Rozmowy klubu z oświęcimianem Pawłem Połącarzem nie dochodziły do skutku. Jednakże jego współpraca z KH Sanok nie układała się tak, jakby napastnik sobie tego życzył. Postanowił przyjąć warunki włodarzy z Torunia i zaprezentować się w drużynie Nesty.
Paweł Połącarz przyjechał do nas na próbę, by pokazać swoje umiejętności. Jeżeli sztab trenerski będzie zadowolony z jego postawy to wtedy dopiero będziemy mogli podpisać kontrakt - mówi prezes Nesty Toruń, Bogdan Rozwadowski.
Napastnik z Oświęcimia zagrał dopiero jeden mecz przeciwko swojej byłej drużynie. Tymczasem klub równocześnie prowadzi rozmowy również z innymi zawodnikami. Jednakże nic więcej prezes Rozwadowski nie chce zdradzić.

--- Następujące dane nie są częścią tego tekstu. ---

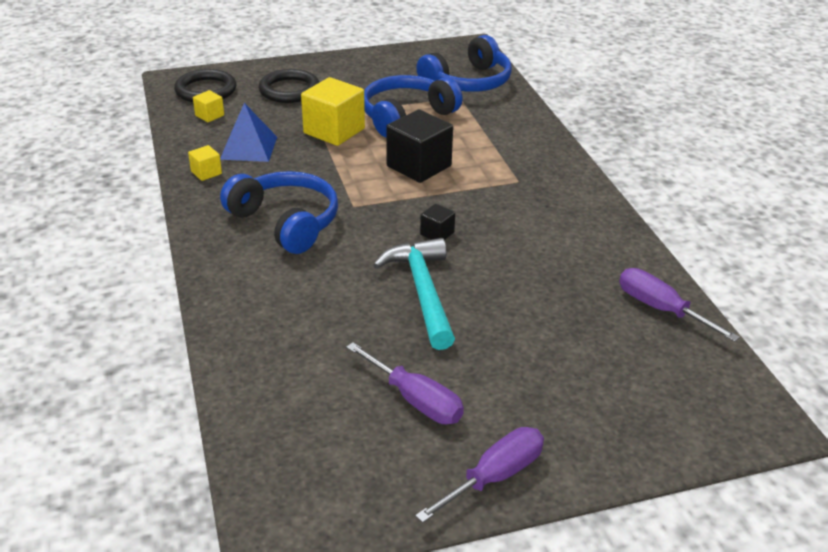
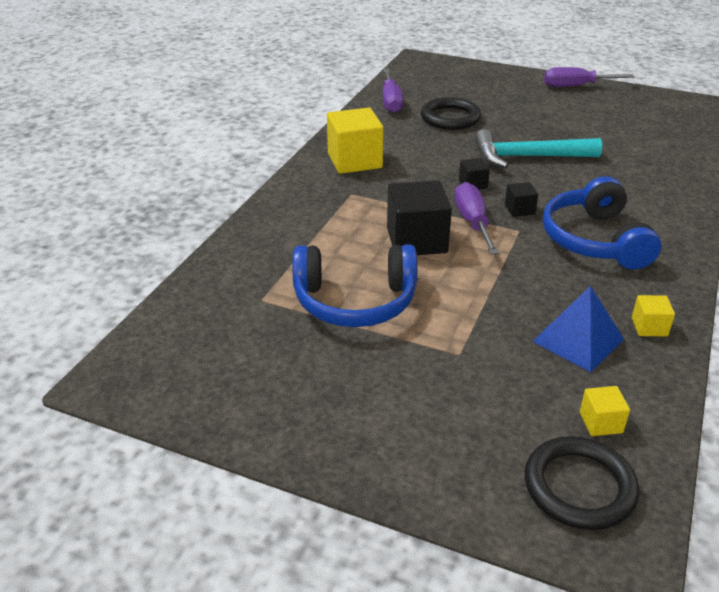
camera: 140 degrees left, 0 degrees up
(289, 90) = (451, 419): black ring -> black ring (450, 118)
(334, 131) = (457, 319): yellow cube -> yellow cube (354, 161)
(371, 225) = (519, 209): none -> black cube
(415, 400) = (589, 118): purple screwdriver -> purple screwdriver (473, 222)
(423, 292) = (528, 157): turquoise hammer -> turquoise hammer turned 60 degrees clockwise
(468, 82) = (218, 316): blue headphones -> none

Nie mogę podać na razie żadnych nazwisk. Jest kilku zawodników, którzy gdzieś grają, a z którymi rozmawiamy. Jednakże by chronić ich interes nic nie mogę w tej chwili powiedzieć więcej. W sprawie z Tomaszem Proszkiewiczem również nie mogę udzielić żadnych informacji - mówi Rozwadowski.